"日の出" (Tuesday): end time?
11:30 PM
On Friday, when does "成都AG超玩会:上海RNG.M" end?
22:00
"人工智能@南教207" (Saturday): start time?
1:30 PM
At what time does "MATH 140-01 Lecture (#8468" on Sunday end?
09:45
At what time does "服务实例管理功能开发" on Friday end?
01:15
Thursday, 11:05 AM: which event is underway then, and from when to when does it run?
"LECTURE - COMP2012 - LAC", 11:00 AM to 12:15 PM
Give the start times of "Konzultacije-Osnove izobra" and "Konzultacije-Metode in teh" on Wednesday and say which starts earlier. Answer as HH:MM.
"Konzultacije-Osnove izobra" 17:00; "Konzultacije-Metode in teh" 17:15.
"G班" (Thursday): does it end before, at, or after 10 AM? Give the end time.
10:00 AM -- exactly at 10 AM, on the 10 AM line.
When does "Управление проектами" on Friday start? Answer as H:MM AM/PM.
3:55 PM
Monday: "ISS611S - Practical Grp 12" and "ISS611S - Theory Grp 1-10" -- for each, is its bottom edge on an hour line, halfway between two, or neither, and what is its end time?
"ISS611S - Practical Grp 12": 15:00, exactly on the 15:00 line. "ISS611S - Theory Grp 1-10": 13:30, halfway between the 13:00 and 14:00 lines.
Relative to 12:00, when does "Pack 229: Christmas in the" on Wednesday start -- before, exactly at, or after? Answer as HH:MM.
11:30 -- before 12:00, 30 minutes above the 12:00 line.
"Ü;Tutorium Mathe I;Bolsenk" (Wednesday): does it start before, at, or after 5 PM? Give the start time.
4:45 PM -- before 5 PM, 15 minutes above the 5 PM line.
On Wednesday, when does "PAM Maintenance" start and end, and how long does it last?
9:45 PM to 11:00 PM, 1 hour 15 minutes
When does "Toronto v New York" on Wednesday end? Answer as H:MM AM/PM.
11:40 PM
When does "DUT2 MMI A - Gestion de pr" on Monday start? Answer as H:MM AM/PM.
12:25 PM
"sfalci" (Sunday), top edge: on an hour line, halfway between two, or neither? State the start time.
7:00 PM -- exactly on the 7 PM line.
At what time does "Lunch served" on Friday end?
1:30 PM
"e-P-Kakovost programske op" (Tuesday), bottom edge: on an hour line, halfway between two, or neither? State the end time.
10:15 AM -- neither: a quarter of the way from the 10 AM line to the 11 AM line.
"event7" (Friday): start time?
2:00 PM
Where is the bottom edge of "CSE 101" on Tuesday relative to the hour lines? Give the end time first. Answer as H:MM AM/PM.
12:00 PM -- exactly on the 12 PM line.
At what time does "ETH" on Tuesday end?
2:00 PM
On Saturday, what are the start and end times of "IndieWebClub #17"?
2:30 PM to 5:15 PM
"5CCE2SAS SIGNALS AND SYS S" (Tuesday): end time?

DO THIS:
Return all of the items above verbatim, with every line unchanged.

ANSWER TO THIS EXERCISE:
"日の出" (Tuesday): end time?
11:30 PM
On Friday, when does "成都AG超玩会:上海RNG.M" end?
22:00
"人工智能@南教207" (Saturday): start time?
1:30 PM
At what time does "MATH 140-01 Lecture (#8468" on Sunday end?
09:45
At what time does "服务实例管理功能开发" on Friday end?
01:15
Thursday, 11:05 AM: which event is underway then, and from when to when does it run?
"LECTURE - COMP2012 - LAC", 11:00 AM to 12:15 PM
Give the start times of "Konzultacije-Osnove izobra" and "Konzultacije-Metode in teh" on Wednesday and say which starts earlier. Answer as HH:MM.
"Konzultacije-Osnove izobra" 17:00; "Konzultacije-Metode in teh" 17:15.
"G班" (Thursday): does it end before, at, or after 10 AM? Give the end time.
10:00 AM -- exactly at 10 AM, on the 10 AM line.
When does "Управление проектами" on Friday start? Answer as H:MM AM/PM.
3:55 PM
Monday: "ISS611S - Practical Grp 12" and "ISS611S - Theory Grp 1-10" -- for each, is its bottom edge on an hour line, halfway between two, or neither, and what is its end time?
"ISS611S - Practical Grp 12": 15:00, exactly on the 15:00 line. "ISS611S - Theory Grp 1-10": 13:30, halfway between the 13:00 and 14:00 lines.
Relative to 12:00, when does "Pack 229: Christmas in the" on Wednesday start -- before, exactly at, or after? Answer as HH:MM.
11:30 -- before 12:00, 30 minutes above the 12:00 line.
"Ü;Tutorium Mathe I;Bolsenk" (Wednesday): does it start before, at, or after 5 PM? Give the start time.
4:45 PM -- before 5 PM, 15 minutes above the 5 PM line.
On Wednesday, when does "PAM Maintenance" start and end, and how long does it last?
9:45 PM to 11:00 PM, 1 hour 15 minutes
When does "Toronto v New York" on Wednesday end? Answer as H:MM AM/PM.
11:40 PM
When does "DUT2 MMI A - Gestion de pr" on Monday start? Answer as H:MM AM/PM.
12:25 PM
"sfalci" (Sunday), top edge: on an hour line, halfway between two, or neither? State the start time.
7:00 PM -- exactly on the 7 PM line.
At what time does "Lunch served" on Friday end?
1:30 PM
"e-P-Kakovost programske op" (Tuesday), bottom edge: on an hour line, halfway between two, or neither? State the end time.
10:15 AM -- neither: a quarter of the way from the 10 AM line to the 11 AM line.
"event7" (Friday): start time?
2:00 PM
Where is the bottom edge of "CSE 101" on Tuesday relative to the hour lines? Give the end time first. Answer as H:MM AM/PM.
12:00 PM -- exactly on the 12 PM line.
At what time does "ETH" on Tuesday end?
2:00 PM
On Saturday, what are the start and end times of "IndieWebClub #17"?
2:30 PM to 5:15 PM
"5CCE2SAS SIGNALS AND SYS S" (Tuesday): end time?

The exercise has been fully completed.